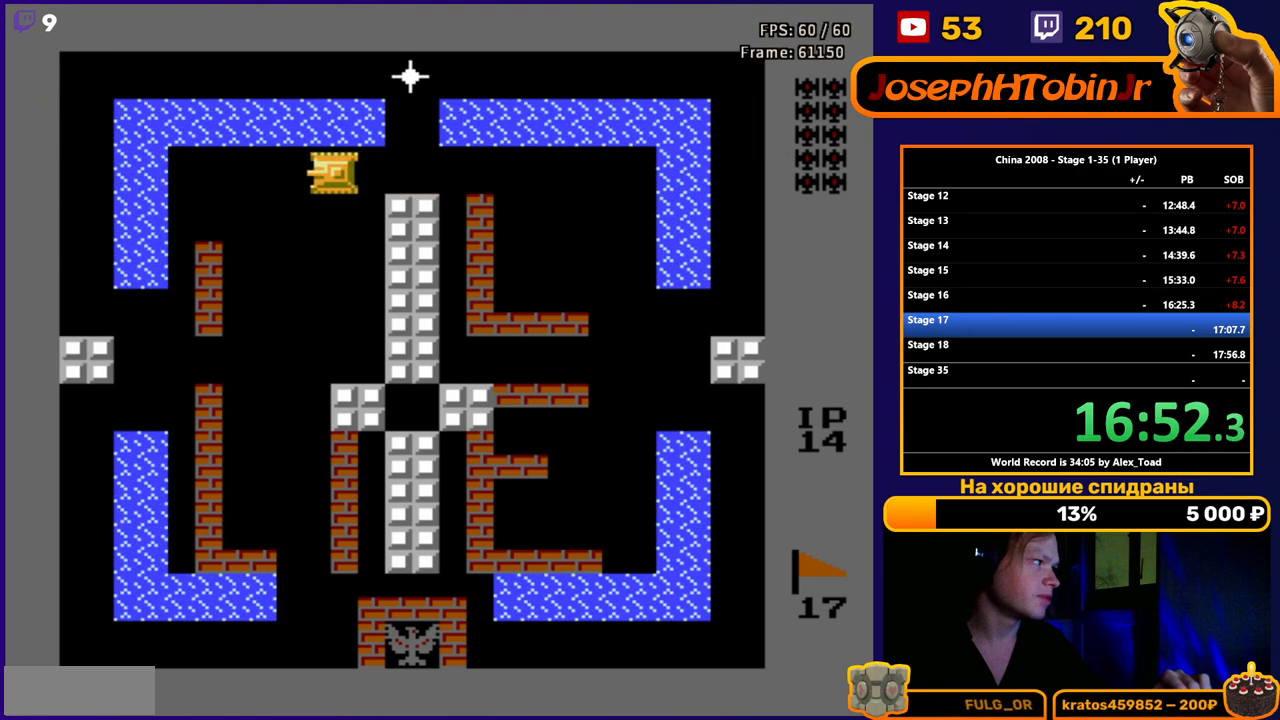
{"buttons": ["DPAD_RIGHT"], "events": [[301, "DPAD_LEFT", "up"], [367, "DPAD_RIGHT", "down"]]}
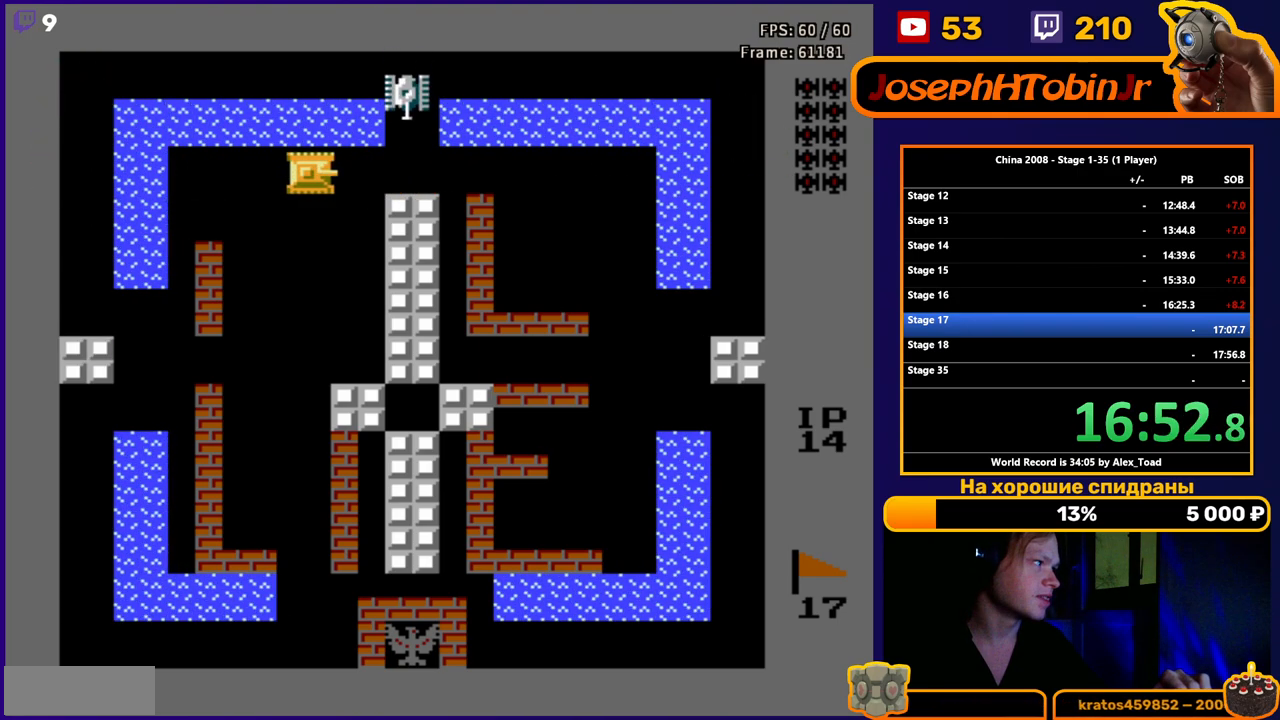
{"buttons": ["B", "DPAD_RIGHT"], "events": [[33, "DPAD_RIGHT", "up"], [367, "DPAD_RIGHT", "down"], [500, "B", "down"]]}
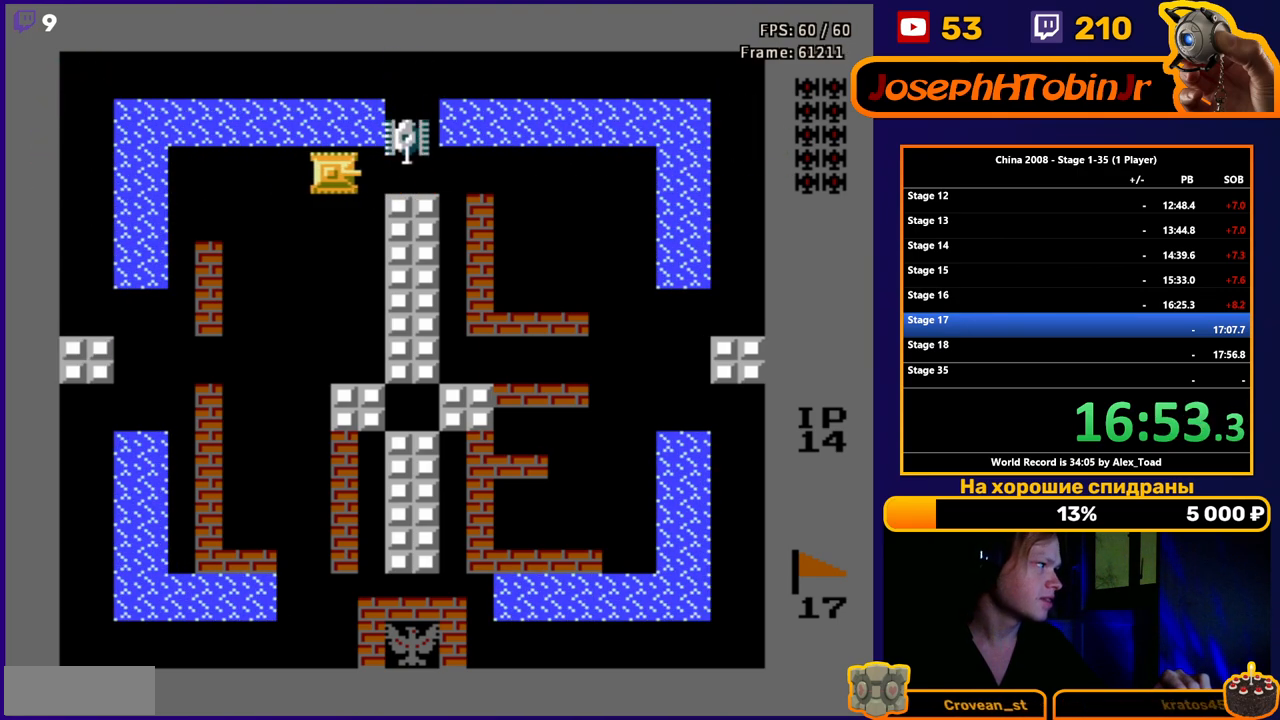
{"buttons": ["DPAD_UP"], "events": [[84, "B", "up"], [167, "B", "down"], [251, "B", "up"], [417, "DPAD_UP", "down"], [467, "DPAD_RIGHT", "up"]]}
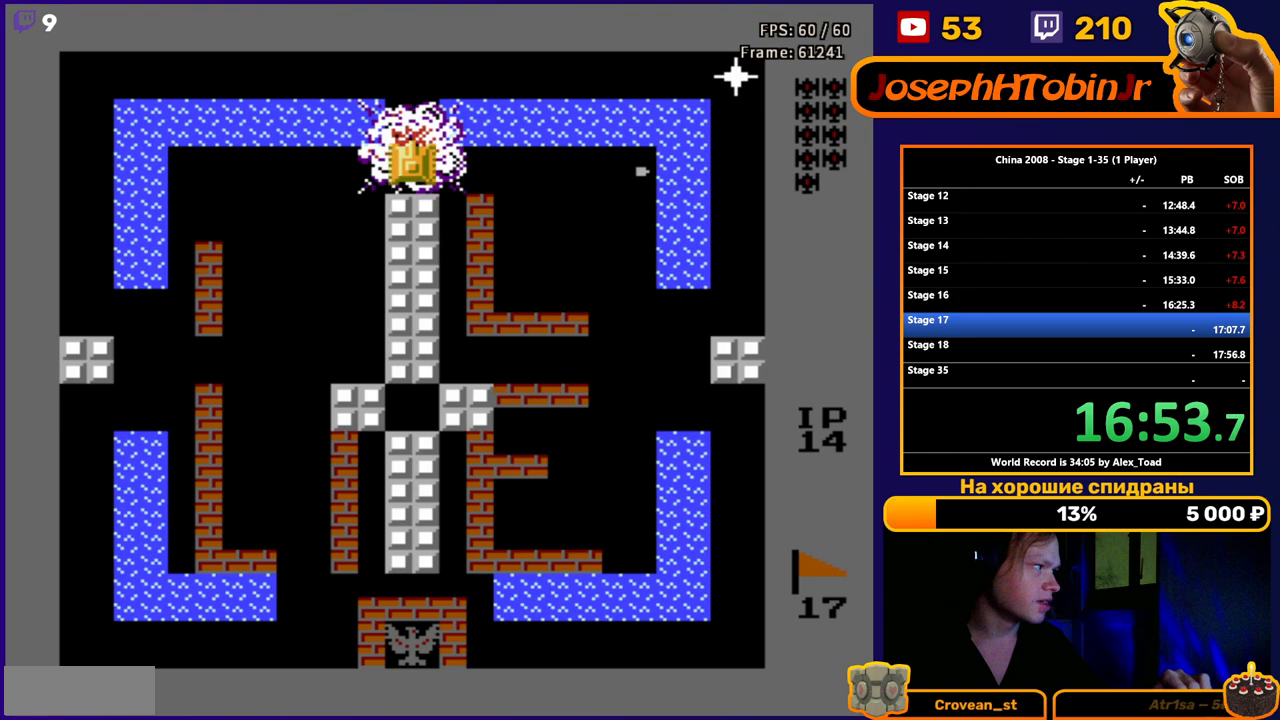
{"buttons": ["DPAD_UP", "DPAD_RIGHT"], "events": [[484, "DPAD_RIGHT", "down"]]}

## PROBLEM DESCRIPTION
Copy every line above exactly; images stay out.

## WRITTEN SOLUTION
{"buttons": ["DPAD_RIGHT"], "events": [[301, "DPAD_LEFT", "up"], [367, "DPAD_RIGHT", "down"]]}
{"buttons": ["B", "DPAD_RIGHT"], "events": [[33, "DPAD_RIGHT", "up"], [367, "DPAD_RIGHT", "down"], [500, "B", "down"]]}
{"buttons": ["DPAD_UP"], "events": [[84, "B", "up"], [167, "B", "down"], [251, "B", "up"], [417, "DPAD_UP", "down"], [467, "DPAD_RIGHT", "up"]]}
{"buttons": ["DPAD_UP", "DPAD_RIGHT"], "events": [[484, "DPAD_RIGHT", "down"]]}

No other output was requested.